INFORMATION PROVIDED —
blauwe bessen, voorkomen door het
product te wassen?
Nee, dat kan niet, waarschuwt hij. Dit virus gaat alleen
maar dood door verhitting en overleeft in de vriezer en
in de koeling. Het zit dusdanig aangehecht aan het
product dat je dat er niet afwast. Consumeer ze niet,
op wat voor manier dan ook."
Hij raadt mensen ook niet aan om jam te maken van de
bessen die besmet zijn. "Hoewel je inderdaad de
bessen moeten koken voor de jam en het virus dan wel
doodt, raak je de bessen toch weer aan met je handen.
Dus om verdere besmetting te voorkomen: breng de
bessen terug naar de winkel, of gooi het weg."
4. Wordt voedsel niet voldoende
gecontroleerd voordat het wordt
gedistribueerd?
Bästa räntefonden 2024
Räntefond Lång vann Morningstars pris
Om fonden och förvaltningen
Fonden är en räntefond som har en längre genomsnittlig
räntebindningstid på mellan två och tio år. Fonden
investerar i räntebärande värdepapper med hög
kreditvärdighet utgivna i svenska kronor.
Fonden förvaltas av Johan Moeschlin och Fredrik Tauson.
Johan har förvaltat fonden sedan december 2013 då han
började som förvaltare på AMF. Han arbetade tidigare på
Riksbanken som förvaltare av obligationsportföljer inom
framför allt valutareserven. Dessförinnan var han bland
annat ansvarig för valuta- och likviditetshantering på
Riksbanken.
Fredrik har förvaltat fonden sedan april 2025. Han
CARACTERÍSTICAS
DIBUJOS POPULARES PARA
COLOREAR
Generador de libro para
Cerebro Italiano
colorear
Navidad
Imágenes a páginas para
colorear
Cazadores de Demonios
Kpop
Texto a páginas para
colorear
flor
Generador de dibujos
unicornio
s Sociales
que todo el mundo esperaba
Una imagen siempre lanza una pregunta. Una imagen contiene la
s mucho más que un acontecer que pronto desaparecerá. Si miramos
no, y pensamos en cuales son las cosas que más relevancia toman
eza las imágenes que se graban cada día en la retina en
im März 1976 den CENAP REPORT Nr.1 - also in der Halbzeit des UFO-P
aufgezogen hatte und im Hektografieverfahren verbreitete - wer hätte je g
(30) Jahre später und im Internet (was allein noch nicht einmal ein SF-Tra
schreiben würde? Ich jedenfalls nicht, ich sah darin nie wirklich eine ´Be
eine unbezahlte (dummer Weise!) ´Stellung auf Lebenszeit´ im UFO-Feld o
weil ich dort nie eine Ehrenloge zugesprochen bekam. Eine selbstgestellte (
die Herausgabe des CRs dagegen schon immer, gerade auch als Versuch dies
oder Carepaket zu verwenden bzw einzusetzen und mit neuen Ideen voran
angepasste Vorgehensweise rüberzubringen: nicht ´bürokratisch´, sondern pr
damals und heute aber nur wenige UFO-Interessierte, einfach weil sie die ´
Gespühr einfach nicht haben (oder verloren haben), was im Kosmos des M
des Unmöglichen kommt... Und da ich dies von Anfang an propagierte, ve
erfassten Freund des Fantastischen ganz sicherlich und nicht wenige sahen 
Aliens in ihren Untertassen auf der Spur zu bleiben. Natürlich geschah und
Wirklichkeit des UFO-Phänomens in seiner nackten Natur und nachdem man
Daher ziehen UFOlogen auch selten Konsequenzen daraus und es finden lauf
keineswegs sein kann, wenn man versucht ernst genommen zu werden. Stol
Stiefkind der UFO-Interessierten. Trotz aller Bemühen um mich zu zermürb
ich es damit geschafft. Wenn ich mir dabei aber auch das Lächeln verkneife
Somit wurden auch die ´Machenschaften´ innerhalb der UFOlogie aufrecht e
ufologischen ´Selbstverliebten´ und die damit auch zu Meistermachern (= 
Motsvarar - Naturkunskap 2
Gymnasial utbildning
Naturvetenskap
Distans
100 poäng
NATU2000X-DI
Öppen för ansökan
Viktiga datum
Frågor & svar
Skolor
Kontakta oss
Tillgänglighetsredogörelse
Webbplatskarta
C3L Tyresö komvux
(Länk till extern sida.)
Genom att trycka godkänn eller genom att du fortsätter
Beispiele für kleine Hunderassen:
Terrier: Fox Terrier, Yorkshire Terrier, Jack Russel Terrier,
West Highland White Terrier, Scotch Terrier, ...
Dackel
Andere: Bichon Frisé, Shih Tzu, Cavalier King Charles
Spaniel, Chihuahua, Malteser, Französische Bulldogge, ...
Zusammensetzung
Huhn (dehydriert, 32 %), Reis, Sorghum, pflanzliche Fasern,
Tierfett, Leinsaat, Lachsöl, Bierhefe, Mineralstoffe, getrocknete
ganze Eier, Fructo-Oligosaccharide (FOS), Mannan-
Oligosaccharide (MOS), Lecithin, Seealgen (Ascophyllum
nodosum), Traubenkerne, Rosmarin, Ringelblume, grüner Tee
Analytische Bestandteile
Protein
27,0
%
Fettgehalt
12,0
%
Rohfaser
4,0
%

EXERCISE PROMPT —
From the first line to the last, retype the data exactly.

SOLUTION —
blauwe bessen, voorkomen door het
product te wassen?
Nee, dat kan niet, waarschuwt hij. Dit virus gaat alleen
maar dood door verhitting en overleeft in de vriezer en
in de koeling. Het zit dusdanig aangehecht aan het
product dat je dat er niet afwast. Consumeer ze niet,
op wat voor manier dan ook."
Hij raadt mensen ook niet aan om jam te maken van de
bessen die besmet zijn. "Hoewel je inderdaad de
bessen moeten koken voor de jam en het virus dan wel
doodt, raak je de bessen toch weer aan met je handen.
Dus om verdere besmetting te voorkomen: breng de
bessen terug naar de winkel, of gooi het weg."
4. Wordt voedsel niet voldoende
gecontroleerd voordat het wordt
gedistribueerd?
Bästa räntefonden 2024
Räntefond Lång vann Morningstars pris
Om fonden och förvaltningen
Fonden är en räntefond som har en längre genomsnittlig
räntebindningstid på mellan två och tio år. Fonden
investerar i räntebärande värdepapper med hög
kreditvärdighet utgivna i svenska kronor.
Fonden förvaltas av Johan Moeschlin och Fredrik Tauson.
Johan har förvaltat fonden sedan december 2013 då han
började som förvaltare på AMF. Han arbetade tidigare på
Riksbanken som förvaltare av obligationsportföljer inom
framför allt valutareserven. Dessförinnan var han bland
annat ansvarig för valuta- och likviditetshantering på
Riksbanken.
Fredrik har förvaltat fonden sedan april 2025. Han
CARACTERÍSTICAS
DIBUJOS POPULARES PARA
COLOREAR
Generador de libro para
Cerebro Italiano
colorear
Navidad
Imágenes a páginas para
colorear
Cazadores de Demonios
Kpop
Texto a páginas para
colorear
flor
Generador de dibujos
unicornio
s Sociales
que todo el mundo esperaba
Una imagen siempre lanza una pregunta. Una imagen contiene la
s mucho más que un acontecer que pronto desaparecerá. Si miramos
no, y pensamos en cuales son las cosas que más relevancia toman
eza las imágenes que se graban cada día en la retina en
im März 1976 den CENAP REPORT Nr.1 - also in der Halbzeit des UFO-P
aufgezogen hatte und im Hektografieverfahren verbreitete - wer hätte je g
(30) Jahre später und im Internet (was allein noch nicht einmal ein SF-Tra
schreiben würde? Ich jedenfalls nicht, ich sah darin nie wirklich eine ´Be
eine unbezahlte (dummer Weise!) ´Stellung auf Lebenszeit´ im UFO-Feld o
weil ich dort nie eine Ehrenloge zugesprochen bekam. Eine selbstgestellte (
die Herausgabe des CRs dagegen schon immer, gerade auch als Versuch dies
oder Carepaket zu verwenden bzw einzusetzen und mit neuen Ideen voran
angepasste Vorgehensweise rüberzubringen: nicht ´bürokratisch´, sondern pr
damals und heute aber nur wenige UFO-Interessierte, einfach weil sie die ´
Gespühr einfach nicht haben (oder verloren haben), was im Kosmos des M
des Unmöglichen kommt... Und da ich dies von Anfang an propagierte, ve
erfassten Freund des Fantastischen ganz sicherlich und nicht wenige sahen 
Aliens in ihren Untertassen auf der Spur zu bleiben. Natürlich geschah und
Wirklichkeit des UFO-Phänomens in seiner nackten Natur und nachdem man
Daher ziehen UFOlogen auch selten Konsequenzen daraus und es finden lauf
keineswegs sein kann, wenn man versucht ernst genommen zu werden. Stol
Stiefkind der UFO-Interessierten. Trotz aller Bemühen um mich zu zermürb
ich es damit geschafft. Wenn ich mir dabei aber auch das Lächeln verkneife
Somit wurden auch die ´Machenschaften´ innerhalb der UFOlogie aufrecht e
ufologischen ´Selbstverliebten´ und die damit auch zu Meistermachern (= 
Motsvarar - Naturkunskap 2
Gymnasial utbildning
Naturvetenskap
Distans
100 poäng
NATU2000X-DI
Öppen för ansökan
Viktiga datum
Frågor & svar
Skolor
Kontakta oss
Tillgänglighetsredogörelse
Webbplatskarta
C3L Tyresö komvux
(Länk till extern sida.)
Genom att trycka godkänn eller genom att du fortsätter
Beispiele für kleine Hunderassen:
Terrier: Fox Terrier, Yorkshire Terrier, Jack Russel Terrier,
West Highland White Terrier, Scotch Terrier, ...
Dackel
Andere: Bichon Frisé, Shih Tzu, Cavalier King Charles
Spaniel, Chihuahua, Malteser, Französische Bulldogge, ...
Zusammensetzung
Huhn (dehydriert, 32 %), Reis, Sorghum, pflanzliche Fasern,
Tierfett, Leinsaat, Lachsöl, Bierhefe, Mineralstoffe, getrocknete
ganze Eier, Fructo-Oligosaccharide (FOS), Mannan-
Oligosaccharide (MOS), Lecithin, Seealgen (Ascophyllum
nodosum), Traubenkerne, Rosmarin, Ringelblume, grüner Tee
Analytische Bestandteile
Protein
27,0
%
Fettgehalt
12,0
%
Rohfaser
4,0
%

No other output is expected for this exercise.